# Your goal
Beneath this task are records; print exactly the stretch of them from the line with "Figure 1. Electric spring dynamic model." through the line with "Figure 1. Recommendation systems.", both ends included.

# Material for this exercise
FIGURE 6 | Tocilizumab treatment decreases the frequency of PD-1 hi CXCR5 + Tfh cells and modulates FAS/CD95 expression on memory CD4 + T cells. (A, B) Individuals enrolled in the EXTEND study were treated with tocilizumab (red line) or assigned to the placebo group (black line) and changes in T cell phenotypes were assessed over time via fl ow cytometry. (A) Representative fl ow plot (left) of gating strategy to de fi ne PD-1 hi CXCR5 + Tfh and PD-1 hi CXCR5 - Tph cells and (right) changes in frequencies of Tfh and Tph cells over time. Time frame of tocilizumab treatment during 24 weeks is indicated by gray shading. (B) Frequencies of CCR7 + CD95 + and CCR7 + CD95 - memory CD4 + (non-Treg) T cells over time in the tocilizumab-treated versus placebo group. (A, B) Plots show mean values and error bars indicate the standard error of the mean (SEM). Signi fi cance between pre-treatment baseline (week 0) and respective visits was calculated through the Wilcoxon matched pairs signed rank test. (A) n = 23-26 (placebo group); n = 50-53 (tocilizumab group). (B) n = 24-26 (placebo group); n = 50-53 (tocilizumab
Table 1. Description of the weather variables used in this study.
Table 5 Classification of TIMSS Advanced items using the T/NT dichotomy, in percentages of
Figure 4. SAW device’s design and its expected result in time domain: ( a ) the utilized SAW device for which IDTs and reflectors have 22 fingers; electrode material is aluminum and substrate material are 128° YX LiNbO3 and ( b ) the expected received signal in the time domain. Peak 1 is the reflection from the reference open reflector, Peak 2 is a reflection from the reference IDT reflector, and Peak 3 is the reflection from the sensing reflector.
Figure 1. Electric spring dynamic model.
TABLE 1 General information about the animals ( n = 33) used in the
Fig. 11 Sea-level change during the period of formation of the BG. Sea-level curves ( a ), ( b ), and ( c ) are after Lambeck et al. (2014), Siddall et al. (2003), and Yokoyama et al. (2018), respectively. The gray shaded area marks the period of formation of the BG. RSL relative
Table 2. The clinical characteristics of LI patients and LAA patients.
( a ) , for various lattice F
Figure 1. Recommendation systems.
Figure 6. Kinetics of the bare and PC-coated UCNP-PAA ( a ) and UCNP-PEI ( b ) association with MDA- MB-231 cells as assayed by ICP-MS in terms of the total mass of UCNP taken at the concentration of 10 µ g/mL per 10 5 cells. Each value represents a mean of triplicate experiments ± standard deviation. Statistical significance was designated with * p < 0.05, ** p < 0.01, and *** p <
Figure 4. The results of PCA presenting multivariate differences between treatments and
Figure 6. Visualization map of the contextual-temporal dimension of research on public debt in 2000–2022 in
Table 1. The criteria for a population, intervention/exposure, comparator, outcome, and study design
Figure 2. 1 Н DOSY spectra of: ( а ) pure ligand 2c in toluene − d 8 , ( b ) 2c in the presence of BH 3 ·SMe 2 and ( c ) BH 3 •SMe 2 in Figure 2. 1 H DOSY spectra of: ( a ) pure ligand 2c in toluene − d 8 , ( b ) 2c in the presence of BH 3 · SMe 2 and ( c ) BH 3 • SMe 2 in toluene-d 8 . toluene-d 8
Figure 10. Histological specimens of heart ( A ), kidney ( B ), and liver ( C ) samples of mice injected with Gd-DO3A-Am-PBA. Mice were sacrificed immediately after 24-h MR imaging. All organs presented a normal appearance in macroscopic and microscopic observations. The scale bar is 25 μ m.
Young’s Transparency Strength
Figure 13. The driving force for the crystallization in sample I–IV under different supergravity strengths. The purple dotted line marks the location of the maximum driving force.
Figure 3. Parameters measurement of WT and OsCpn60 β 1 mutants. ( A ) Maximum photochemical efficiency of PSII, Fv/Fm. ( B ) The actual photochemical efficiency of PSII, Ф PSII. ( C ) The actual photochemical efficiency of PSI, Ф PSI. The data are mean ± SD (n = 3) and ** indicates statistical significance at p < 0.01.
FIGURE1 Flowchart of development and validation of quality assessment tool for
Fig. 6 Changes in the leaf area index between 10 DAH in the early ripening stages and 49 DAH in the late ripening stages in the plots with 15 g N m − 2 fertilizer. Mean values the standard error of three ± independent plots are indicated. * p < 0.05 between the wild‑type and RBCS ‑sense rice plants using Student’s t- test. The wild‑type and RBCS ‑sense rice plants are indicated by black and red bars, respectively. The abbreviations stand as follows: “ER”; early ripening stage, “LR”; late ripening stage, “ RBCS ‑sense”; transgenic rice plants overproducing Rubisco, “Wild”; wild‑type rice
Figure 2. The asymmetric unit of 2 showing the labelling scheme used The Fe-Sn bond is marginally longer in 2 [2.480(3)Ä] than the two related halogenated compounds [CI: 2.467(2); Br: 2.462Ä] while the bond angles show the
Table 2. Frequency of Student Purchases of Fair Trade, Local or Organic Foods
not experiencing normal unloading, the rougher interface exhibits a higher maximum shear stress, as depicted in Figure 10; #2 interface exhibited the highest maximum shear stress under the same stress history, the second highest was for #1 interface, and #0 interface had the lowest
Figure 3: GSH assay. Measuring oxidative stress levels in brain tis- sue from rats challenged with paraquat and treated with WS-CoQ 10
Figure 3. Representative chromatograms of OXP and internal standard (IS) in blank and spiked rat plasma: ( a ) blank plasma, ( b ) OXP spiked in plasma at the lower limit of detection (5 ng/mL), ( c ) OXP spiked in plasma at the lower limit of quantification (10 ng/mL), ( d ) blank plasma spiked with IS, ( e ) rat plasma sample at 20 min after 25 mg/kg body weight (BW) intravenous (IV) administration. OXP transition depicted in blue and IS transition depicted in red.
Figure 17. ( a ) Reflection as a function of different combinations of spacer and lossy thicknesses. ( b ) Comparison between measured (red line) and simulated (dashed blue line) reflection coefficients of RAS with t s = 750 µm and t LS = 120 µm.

# Exercise answer
Figure 1. Electric spring dynamic model.
TABLE 1 General information about the animals ( n = 33) used in the
Fig. 11 Sea-level change during the period of formation of the BG. Sea-level curves ( a ), ( b ), and ( c ) are after Lambeck et al. (2014), Siddall et al. (2003), and Yokoyama et al. (2018), respectively. The gray shaded area marks the period of formation of the BG. RSL relative
Table 2. The clinical characteristics of LI patients and LAA patients.
( a ) , for various lattice F
Figure 1. Recommendation systems.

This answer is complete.